Yesterday, my husband and I had Almond Flaxseed Burgers with a Sweet Pepper Pesto sauce and mixed greens on the side for dinner. This morning, I fueled up with a Banana Pear Ginger smoothie for breakfast, green salad with Cayenne Dill dressing for lunch, and tonight’s supper will feature an Adzuki Quinoa pizza. All prepared by hand. All raw foods. (One important discovery so far is that my blender is sub-par.) I have soaked and prepared formerly dry beans, sprouted quinoa, and attempted to pop amaranth with mixed results (i.e. I burned some).
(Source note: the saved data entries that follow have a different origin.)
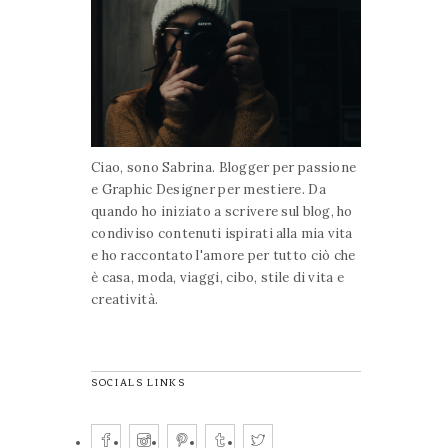
Ciao, sono Sabrina. Blogger per passione
e Graphic Designer per mestiere. Da
quando ho iniziato a scrivere sul blog, ho
condiviso contenuti ispirati alla mia vita
e ho raccontato l'amore per tutto ciò che
è casa, moda, viaggi, cibo, stile di vita e
creatività.
SOCIALS LINKS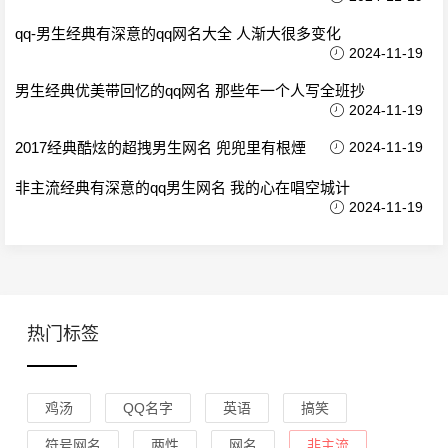
qq-男生经典有深意的qq网名大全 人渐大很多变化
2024-11-19
男生经典优美带回忆的qq网名 那些年一个人写全班抄
2024-11-19
2017经典酷炫的超拽男生网名 兜兜里有根煙
2024-11-19
非主流经典有深意的qq男生网名 我的心在唱空城计
2024-11-19
热门标签
鸡汤
QQ名字
英语
搞笑
符号网名
两性
网名
非主流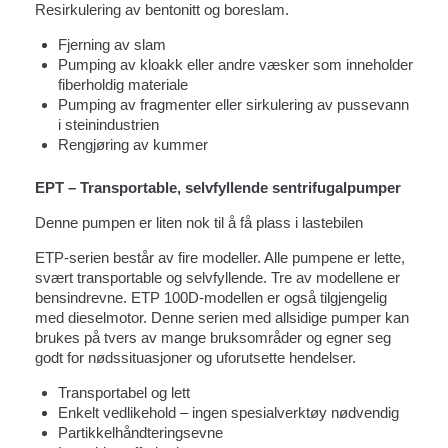
Resirkulering av bentonitt og boreslam.
Fjerning av slam
Pumping av kloakk eller andre væsker som inneholder
fiberholdig materiale
Pumping av fragmenter eller sirkulering av pussevann
i steinindustrien
Rengjøring av kummer
EPT – Transportable, selvfyllende sentrifugalpumper
Denne pumpen er liten nok til å få plass i lastebilen
ETP-serien består av fire modeller. Alle pumpene er lette,
svært transportable og selvfyllende. Tre av modellene er
bensindrevne. ETP 100D-modellen er også tilgjengelig
med dieselmotor. Denne serien med allsidige pumper kan
brukes på tvers av mange bruksområder og egner seg
godt for nødssituasjoner og uforutsette hendelser.
Transportabel og lett
Enkelt vedlikehold – ingen spesialverktøy nødvendig
Partikkelhåndteringsevne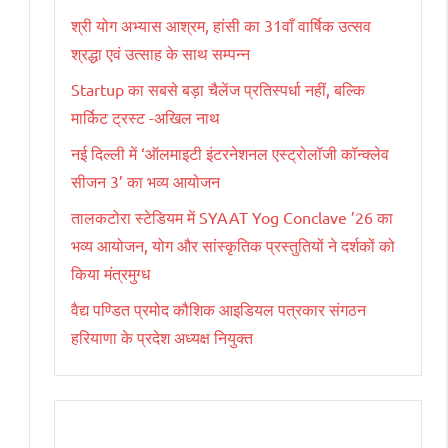
श्री योग अभ्यास आश्रम, हांसी का 31वाँ वार्षिक उत्सव
श्रद्धा एवं उत्साह के साथ सम्पन्न
Startup का सबसे बड़ा चैलेंज प्रतिस्पर्धा नहीं, बल्कि
मार्किट ट्रस्ट -अखिल नाथ
नई दिल्ली में ‘ऑलमाइटी इंटरनेशनल एस्ट्रोलॉजी कॉन्क्लेव
सीजन 3’ का भव्य आयोजन
तालकटोरा स्टेडियम में SYAAT Yog Conclave ’26 का
भव्य आयोजन, योग और सांस्कृतिक प्रस्तुतियों ने दर्शकों को
किया मंत्रमुग्ध
वैद्य पण्डित प्रमोद कौशिक आइडियल पत्रकार संगठन
हरियाणा के प्रदेश अध्यक्ष नियुक्त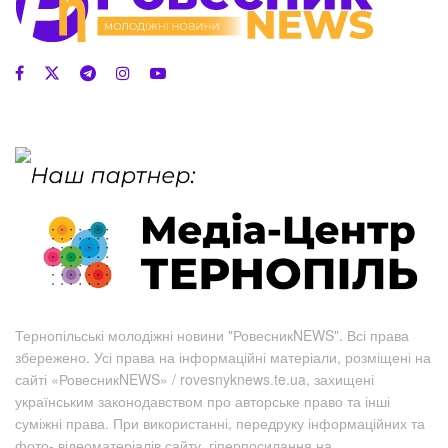
Тернопільські молодіжні новини "РовесникNEWS". Всі права
збережено. Усі права на інформаційні матеріали, розміщені на
сайті «РовесникNEWS» / rovesnyknews.te.ua, захищені
українським законодавством про авторське право та інші
суміжні права. При використанні, передруку інформаційних та
фото-,відеоматеріалів сайту, гіперпосилання на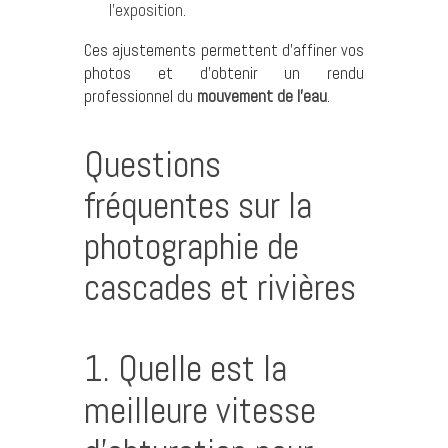
l’exposition.
Ces ajustements permettent d’affiner vos
photos et d’obtenir un rendu
professionnel du
mouvement de l’eau
.
Questions
fréquentes sur la
photographie de
cascades et rivières
1. Quelle est la
meilleure vitesse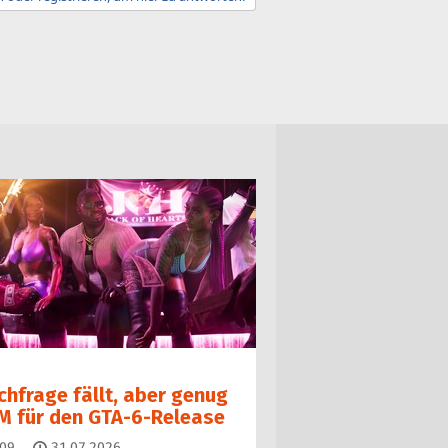
chfrage fällt, aber genug
M für den GTA-6-Release
Kommentare
09
31.07.2026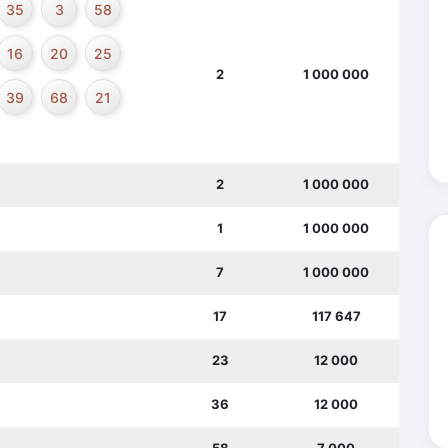
35
3
58
16
20
25
2
1 000 000
39
68
21
2
1 000 000
1
1 000 000
7
1 000 000
17
117 647
23
12 000
36
12 000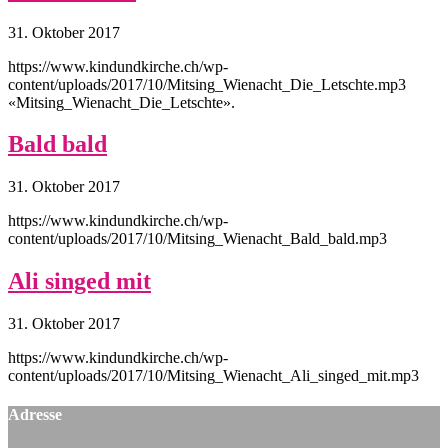
31. Oktober 2017
https://www.kindundkirche.ch/wp-
content/uploads/2017/10/Mitsing_Wienacht_Die_Letschte.mp3
«Mitsing_Wienacht_Die_Letschte».
Bald bald
31. Oktober 2017
https://www.kindundkirche.ch/wp-
content/uploads/2017/10/Mitsing_Wienacht_Bald_bald.mp3
Ali singed mit
31. Oktober 2017
https://www.kindundkirche.ch/wp-
content/uploads/2017/10/Mitsing_Wienacht_Ali_singed_mit.mp3
Adresse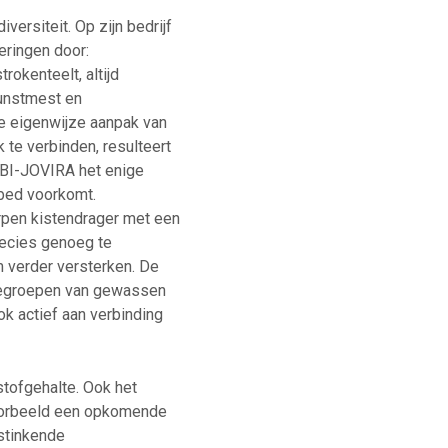
ersiteit. Op zijn bedrijf
eringen door:
rokenteelt, altijd
kunstmest en
De eigenwijze aanpak van
 te verbinden, resulteert
 BI-JOVIRA het enige
tbed voorkomt.
orpen kistendrager met een
ecies genoeg te
verder versterken. De
liegroepen van gewassen
ok actief aan verbinding
stofgehalte. Ook het
jvoorbeeld een opkomende
stinkende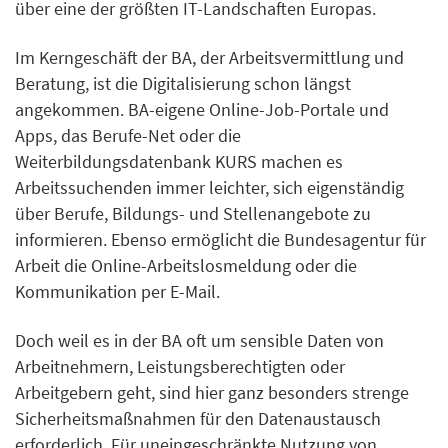
über eine der größten IT-Landschaften Europas.
Im Kerngeschäft der BA, der Arbeitsvermittlung und
Beratung, ist die Digitalisierung schon längst
angekommen. BA-eigene Online-Job-Portale und
Apps, das Berufe-Net oder die
Weiterbildungsdatenbank KURS machen es
Arbeitssuchenden immer leichter, sich eigenständig
über Berufe, Bildungs- und Stellenangebote zu
informieren. Ebenso ermöglicht die Bundesagentur für
Arbeit die Online-Arbeitslosmeldung oder die
Kommunikation per E-Mail.
Doch weil es in der BA oft um sensible Daten von
Arbeitnehmern, Leistungsberechtigten oder
Arbeitgebern geht, sind hier ganz besonders strenge
Sicherheitsmaßnahmen für den Datenaustausch
erforderlich. Für uneingeschränkte Nutzung von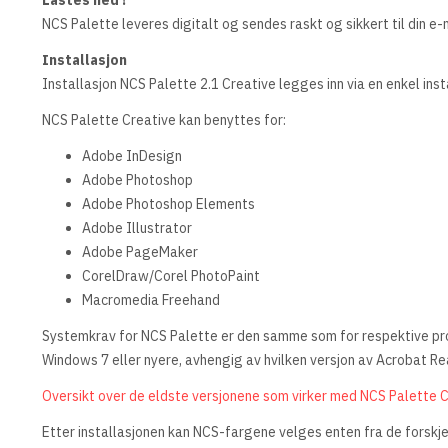
Lastes ned !
NCS Palette leveres digitalt og sendes raskt og sikkert til din e-
Installasjon
Installasjon NCS Palette 2.1 Creative legges inn via en enkel in
NCS Palette Creative kan benyttes for:
Adobe InDesign
Adobe Photoshop
Adobe Photoshop Elements
Adobe Illustrator
Adobe PageMaker
CorelDraw/Corel PhotoPaint
Macromedia Freehand
Systemkrav for NCS Palette er den samme som for respektive pr
Windows 7 eller nyere, avhengig av hvilken versjon av Acrobat Re
Oversikt over de eldste versjonene som virker med NCS Palette 
Etter installasjonen kan NCS-fargene velges enten fra de forskjel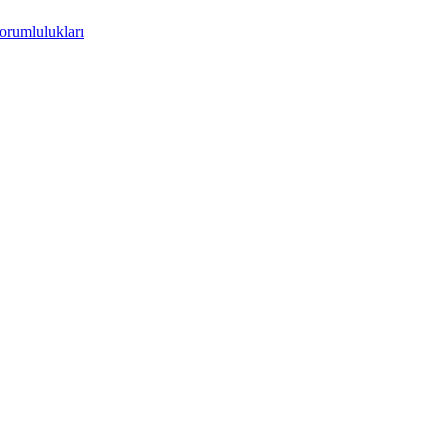
orumlulukları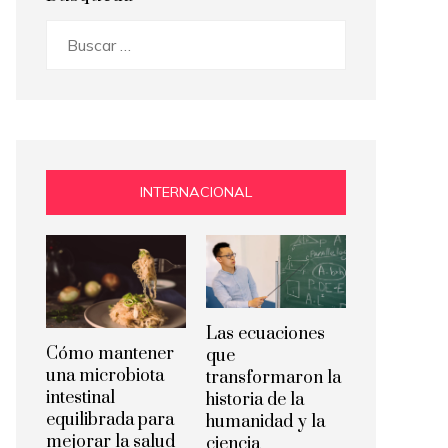
Buscar:
INTERNACIONAL
Las ecuaciones
Cómo mantener
que
una microbiota
transformaron la
intestinal
historia de la
equilibrada para
humanidad y la
mejorar la salud
ciencia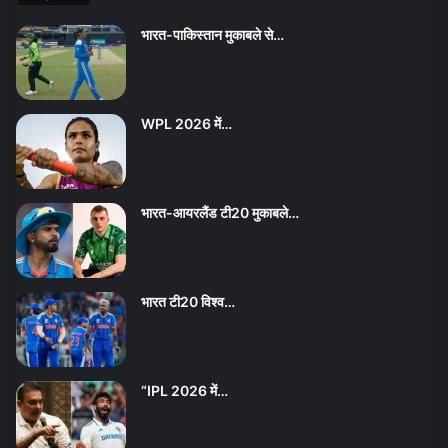
भारत-पाकिस्तान मुकाबले से…
WPL 2026 में…
भारत-आयरलैंड टी20 मुकाबले…
भारत टी20 विश्व…
“IPL 2026 में…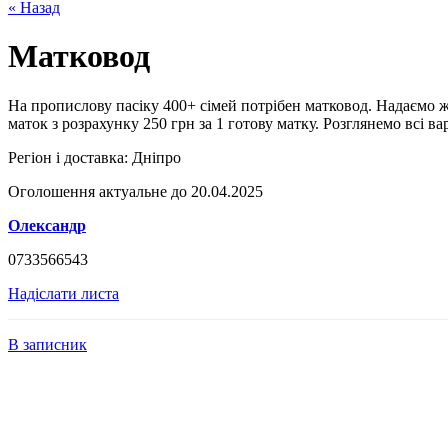
« Назад
Матковод
На пропислову пасіку 400+ сімей потрібен матковод. Надаємо ж
маток з розрахунку 250 грн за 1 готову матку. Розглянемо всі ва
Регіон і доставка:
Дніпро
Оголошення актуальне до 20.04.2025
Олександр
0733566543
Надіслати листа
В записник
My kitchen table is resplendent with all of the various parts of the dishes to be concocted, and my oven smells like apples and cinnamon courtesy of the cereal I made this afternoon on a cookie sheet coated in a light film of coconut oil.

Thankfully, this process has not taken as much time as it sounds. Eventually, I anticipate having the foresight and experience to appropriately prep so the meals require no more than marrying several items onto the same plate. My kitchen skills are being tested, and I own foods whose names I am not sure how to pronounce, but I am excited. This, my friends, is the behind-the-scenes pursuit. I hope that changing what I put into my body will translate into being able to do more with this body in my other ventures.